# TASK DETAILS
Return exactly those lines of the material that fall between the line with "鲍星宇: 71 -> 67" and the final line, both included.

# RECORDS FOR PROCESSING
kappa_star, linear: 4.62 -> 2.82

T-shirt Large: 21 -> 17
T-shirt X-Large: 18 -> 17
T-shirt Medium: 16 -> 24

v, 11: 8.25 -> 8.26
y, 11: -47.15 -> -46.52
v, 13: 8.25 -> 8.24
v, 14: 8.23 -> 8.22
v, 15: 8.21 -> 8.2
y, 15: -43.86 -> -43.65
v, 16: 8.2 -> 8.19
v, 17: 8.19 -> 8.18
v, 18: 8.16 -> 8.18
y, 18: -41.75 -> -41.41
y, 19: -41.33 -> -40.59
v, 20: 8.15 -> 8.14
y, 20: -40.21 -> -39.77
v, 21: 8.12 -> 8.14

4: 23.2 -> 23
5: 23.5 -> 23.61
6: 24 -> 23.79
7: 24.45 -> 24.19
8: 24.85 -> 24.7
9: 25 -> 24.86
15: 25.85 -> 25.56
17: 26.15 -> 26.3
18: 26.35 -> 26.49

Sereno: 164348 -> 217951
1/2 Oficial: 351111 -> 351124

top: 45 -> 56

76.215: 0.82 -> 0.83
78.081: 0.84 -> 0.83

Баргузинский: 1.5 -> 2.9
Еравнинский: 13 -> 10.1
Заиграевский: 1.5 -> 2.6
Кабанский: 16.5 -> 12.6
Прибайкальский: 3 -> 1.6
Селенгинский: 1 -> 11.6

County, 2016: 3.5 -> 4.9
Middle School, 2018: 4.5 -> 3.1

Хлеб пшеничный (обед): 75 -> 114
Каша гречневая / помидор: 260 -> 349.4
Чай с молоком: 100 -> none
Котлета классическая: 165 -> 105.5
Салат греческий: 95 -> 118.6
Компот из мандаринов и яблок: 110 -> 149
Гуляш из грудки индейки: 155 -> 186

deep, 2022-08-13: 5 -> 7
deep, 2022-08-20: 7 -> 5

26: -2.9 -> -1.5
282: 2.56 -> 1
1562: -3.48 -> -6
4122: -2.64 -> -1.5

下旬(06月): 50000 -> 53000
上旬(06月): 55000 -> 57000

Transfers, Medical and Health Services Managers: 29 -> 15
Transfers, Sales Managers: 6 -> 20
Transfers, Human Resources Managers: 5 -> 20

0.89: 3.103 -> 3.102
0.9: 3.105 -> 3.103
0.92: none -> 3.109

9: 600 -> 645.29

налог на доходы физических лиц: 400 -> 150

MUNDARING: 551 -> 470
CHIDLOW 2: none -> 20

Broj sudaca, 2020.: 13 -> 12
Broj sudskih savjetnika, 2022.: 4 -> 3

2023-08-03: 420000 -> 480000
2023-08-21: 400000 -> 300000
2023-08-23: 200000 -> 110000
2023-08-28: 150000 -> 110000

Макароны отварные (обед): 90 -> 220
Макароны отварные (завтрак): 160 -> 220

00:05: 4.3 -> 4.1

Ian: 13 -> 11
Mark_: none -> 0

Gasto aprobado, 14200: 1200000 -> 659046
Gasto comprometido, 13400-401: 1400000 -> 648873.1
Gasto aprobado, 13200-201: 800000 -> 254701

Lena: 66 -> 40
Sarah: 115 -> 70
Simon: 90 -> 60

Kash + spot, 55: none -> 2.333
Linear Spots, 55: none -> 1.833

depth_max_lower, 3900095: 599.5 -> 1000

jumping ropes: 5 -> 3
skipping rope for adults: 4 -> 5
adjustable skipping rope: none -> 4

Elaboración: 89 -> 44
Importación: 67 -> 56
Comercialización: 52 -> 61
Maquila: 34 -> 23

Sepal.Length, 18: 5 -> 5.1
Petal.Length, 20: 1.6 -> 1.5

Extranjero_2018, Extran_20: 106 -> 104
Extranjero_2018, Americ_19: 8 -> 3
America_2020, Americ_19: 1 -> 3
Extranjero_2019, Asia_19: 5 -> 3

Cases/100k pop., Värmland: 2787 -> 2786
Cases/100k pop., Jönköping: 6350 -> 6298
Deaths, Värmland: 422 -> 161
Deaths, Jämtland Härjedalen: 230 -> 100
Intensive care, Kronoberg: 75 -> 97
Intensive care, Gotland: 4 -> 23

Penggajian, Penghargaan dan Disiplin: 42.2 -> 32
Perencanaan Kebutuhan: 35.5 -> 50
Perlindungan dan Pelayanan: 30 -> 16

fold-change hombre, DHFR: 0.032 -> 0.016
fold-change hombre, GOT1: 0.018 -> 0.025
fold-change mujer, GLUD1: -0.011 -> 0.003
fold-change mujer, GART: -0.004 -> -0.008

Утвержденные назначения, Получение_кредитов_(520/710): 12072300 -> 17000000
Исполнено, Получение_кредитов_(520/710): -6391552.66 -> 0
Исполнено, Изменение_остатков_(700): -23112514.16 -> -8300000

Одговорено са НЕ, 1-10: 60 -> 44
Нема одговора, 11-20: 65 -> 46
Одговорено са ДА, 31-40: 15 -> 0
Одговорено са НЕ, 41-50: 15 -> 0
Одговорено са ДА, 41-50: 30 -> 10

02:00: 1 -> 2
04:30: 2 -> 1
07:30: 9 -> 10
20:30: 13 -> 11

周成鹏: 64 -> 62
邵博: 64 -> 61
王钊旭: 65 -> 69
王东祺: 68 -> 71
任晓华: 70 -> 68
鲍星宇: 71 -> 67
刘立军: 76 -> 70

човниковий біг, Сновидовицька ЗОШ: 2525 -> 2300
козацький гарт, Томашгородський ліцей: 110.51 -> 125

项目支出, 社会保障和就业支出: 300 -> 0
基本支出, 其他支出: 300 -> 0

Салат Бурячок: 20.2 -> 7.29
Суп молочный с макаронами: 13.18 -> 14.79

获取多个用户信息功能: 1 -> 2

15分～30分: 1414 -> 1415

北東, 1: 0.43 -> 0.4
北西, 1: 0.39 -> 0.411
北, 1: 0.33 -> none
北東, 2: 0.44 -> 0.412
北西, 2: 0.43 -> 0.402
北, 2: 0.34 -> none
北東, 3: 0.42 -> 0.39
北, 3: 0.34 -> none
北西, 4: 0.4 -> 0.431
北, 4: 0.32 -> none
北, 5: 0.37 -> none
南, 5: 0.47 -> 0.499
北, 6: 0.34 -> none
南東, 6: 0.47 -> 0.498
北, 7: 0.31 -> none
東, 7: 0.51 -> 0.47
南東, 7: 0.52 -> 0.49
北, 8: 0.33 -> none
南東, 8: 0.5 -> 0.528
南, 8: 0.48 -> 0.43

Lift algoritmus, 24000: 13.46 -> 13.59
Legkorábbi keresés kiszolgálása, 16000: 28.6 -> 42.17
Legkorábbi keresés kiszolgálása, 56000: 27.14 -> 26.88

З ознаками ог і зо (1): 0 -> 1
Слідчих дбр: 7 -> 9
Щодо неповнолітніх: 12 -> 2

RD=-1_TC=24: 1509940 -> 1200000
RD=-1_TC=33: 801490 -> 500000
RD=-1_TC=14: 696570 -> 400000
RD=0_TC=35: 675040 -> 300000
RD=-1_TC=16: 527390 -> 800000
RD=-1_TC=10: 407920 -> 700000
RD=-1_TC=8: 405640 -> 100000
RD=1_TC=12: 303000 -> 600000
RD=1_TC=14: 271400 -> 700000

# RESULT FOR THIS EXERCISE
鲍星宇: 71 -> 67
刘立军: 76 -> 70

човниковий біг, Сновидовицька ЗОШ: 2525 -> 2300
козацький гарт, Томашгородський ліцей: 110.51 -> 125

项目支出, 社会保障和就业支出: 300 -> 0
基本支出, 其他支出: 300 -> 0

Салат Бурячок: 20.2 -> 7.29
Суп молочный с макаронами: 13.18 -> 14.79

获取多个用户信息功能: 1 -> 2

15分～30分: 1414 -> 1415

北東, 1: 0.43 -> 0.4
北西, 1: 0.39 -> 0.411
北, 1: 0.33 -> none
北東, 2: 0.44 -> 0.412
北西, 2: 0.43 -> 0.402
北, 2: 0.34 -> none
北東, 3: 0.42 -> 0.39
北, 3: 0.34 -> none
北西, 4: 0.4 -> 0.431
北, 4: 0.32 -> none
北, 5: 0.37 -> none
南, 5: 0.47 -> 0.499
北, 6: 0.34 -> none
南東, 6: 0.47 -> 0.498
北, 7: 0.31 -> none
東, 7: 0.51 -> 0.47
南東, 7: 0.52 -> 0.49
北, 8: 0.33 -> none
南東, 8: 0.5 -> 0.528
南, 8: 0.48 -> 0.43

Lift algoritmus, 24000: 13.46 -> 13.59
Legkorábbi keresés kiszolgálása, 16000: 28.6 -> 42.17
Legkorábbi keresés kiszolgálása, 56000: 27.14 -> 26.88

З ознаками ог і зо (1): 0 -> 1
Слідчих дбр: 7 -> 9
Щодо неповнолітніх: 12 -> 2

RD=-1_TC=24: 1509940 -> 1200000
RD=-1_TC=33: 801490 -> 500000
RD=-1_TC=14: 696570 -> 400000
RD=0_TC=35: 675040 -> 300000
RD=-1_TC=16: 527390 -> 800000
RD=-1_TC=10: 407920 -> 700000
RD=-1_TC=8: 405640 -> 100000
RD=1_TC=12: 303000 -> 600000
RD=1_TC=14: 271400 -> 700000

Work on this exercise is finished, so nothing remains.